Task data
○ ○ ○ ○ ○

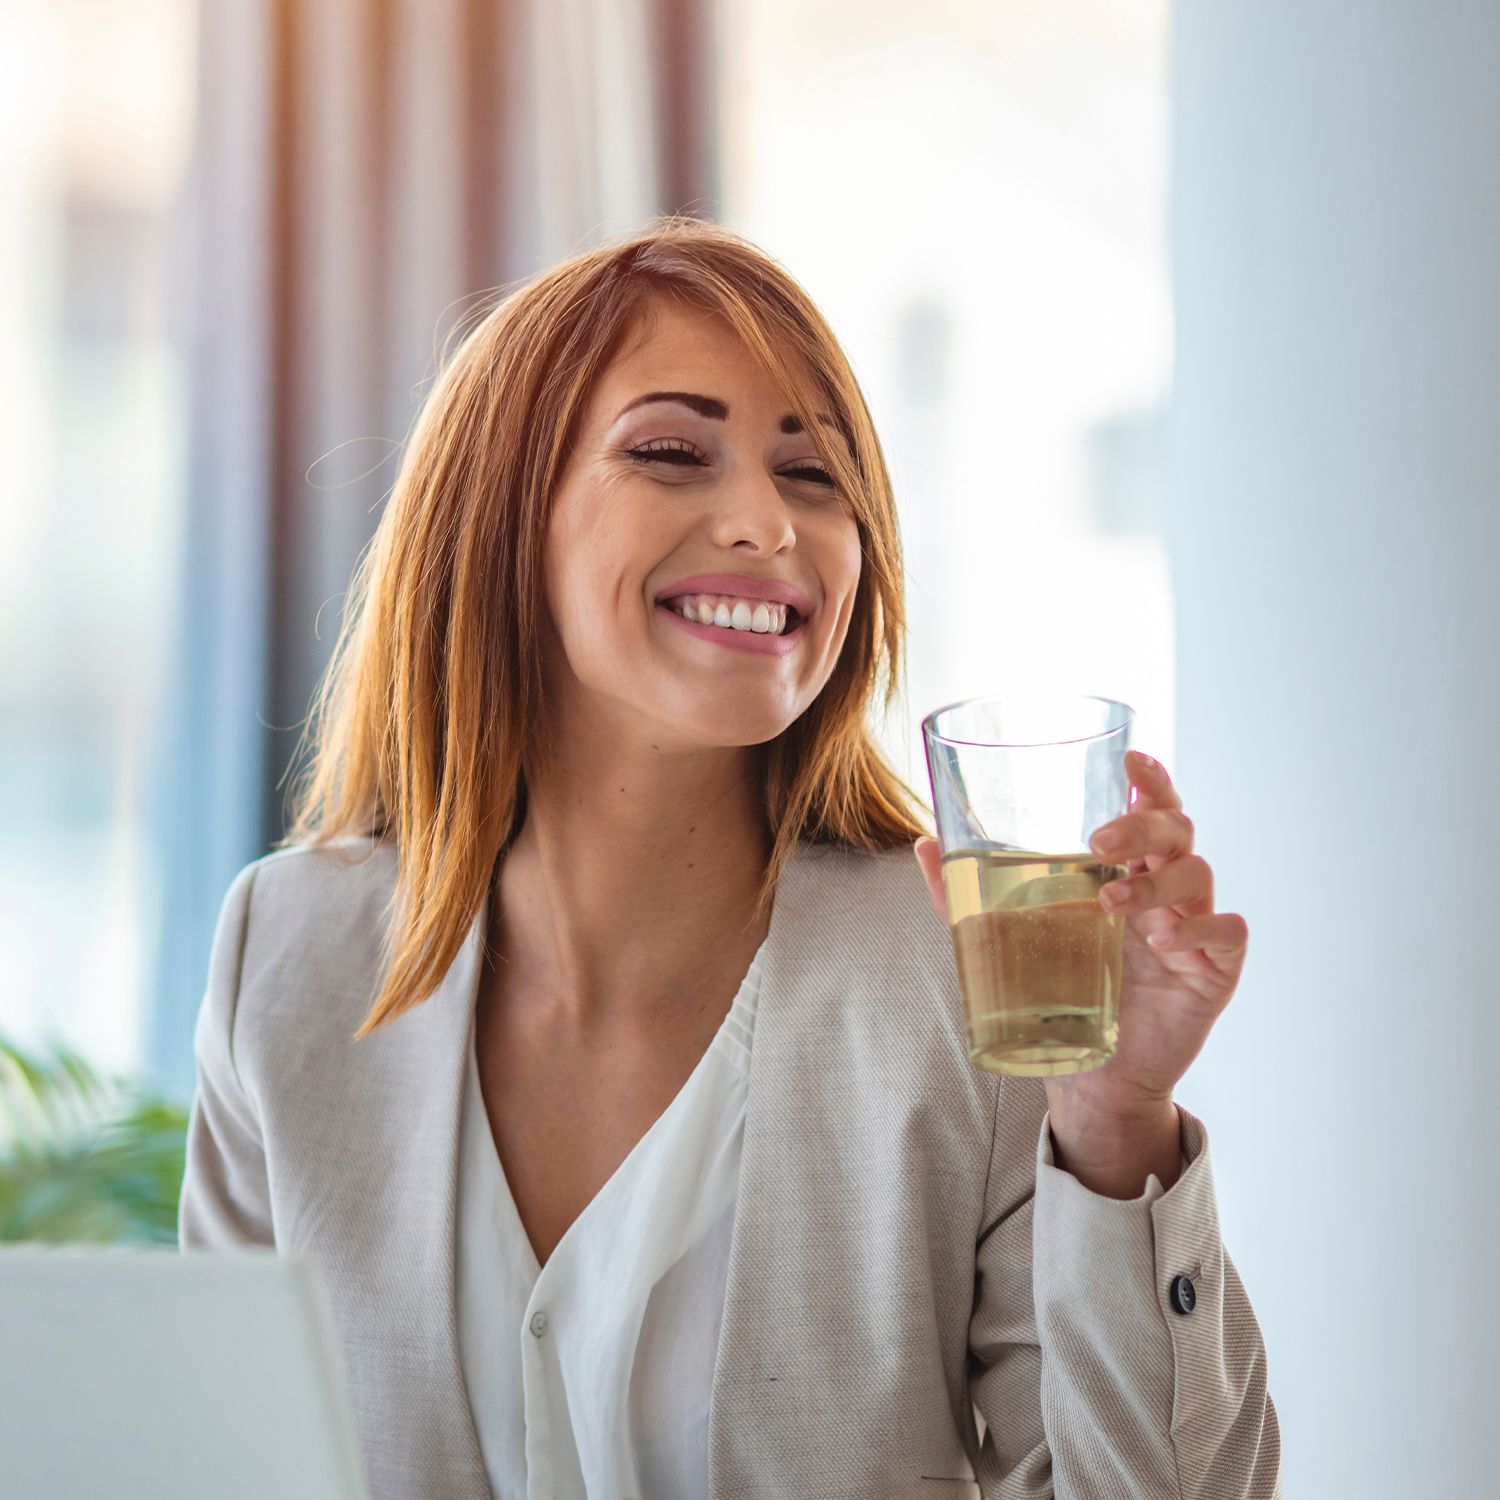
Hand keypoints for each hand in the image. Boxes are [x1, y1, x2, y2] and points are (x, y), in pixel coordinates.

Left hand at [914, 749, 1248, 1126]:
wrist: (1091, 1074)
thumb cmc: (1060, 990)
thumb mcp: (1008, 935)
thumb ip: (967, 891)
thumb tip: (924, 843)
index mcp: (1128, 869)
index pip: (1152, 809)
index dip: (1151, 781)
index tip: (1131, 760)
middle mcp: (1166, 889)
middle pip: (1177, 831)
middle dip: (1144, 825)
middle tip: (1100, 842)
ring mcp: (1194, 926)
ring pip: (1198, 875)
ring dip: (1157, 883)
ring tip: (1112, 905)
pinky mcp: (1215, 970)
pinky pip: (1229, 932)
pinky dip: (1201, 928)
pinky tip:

○ ○ ○ ○ ○

Task statement
All the material above should be written out exactly, with images omitted.

Answer box
Hand keypoints for each hand in the image. Boxes are [x1, y1, x2, y2] and points are (x, y), in pixel coordinates.

Left hand at [914, 749, 1248, 1126]:
wrist: (1091, 1074)
thumb cmc: (1060, 990)
thumb mcp: (1008, 935)
thumb ip: (967, 891)
thumb tip: (924, 843)
index mcp: (1128, 869)
index pip: (1152, 809)
index dip: (1151, 781)
index tip: (1131, 760)
middle mcp: (1166, 889)
middle pip: (1177, 831)
middle dip: (1144, 825)
middle tip: (1100, 842)
ring mcp: (1194, 926)
ring pip: (1198, 875)
ring dip: (1157, 883)
ring tip: (1112, 905)
pinky mcp: (1215, 970)
pinky pip: (1229, 932)
pinky dip: (1201, 928)
pinky tip:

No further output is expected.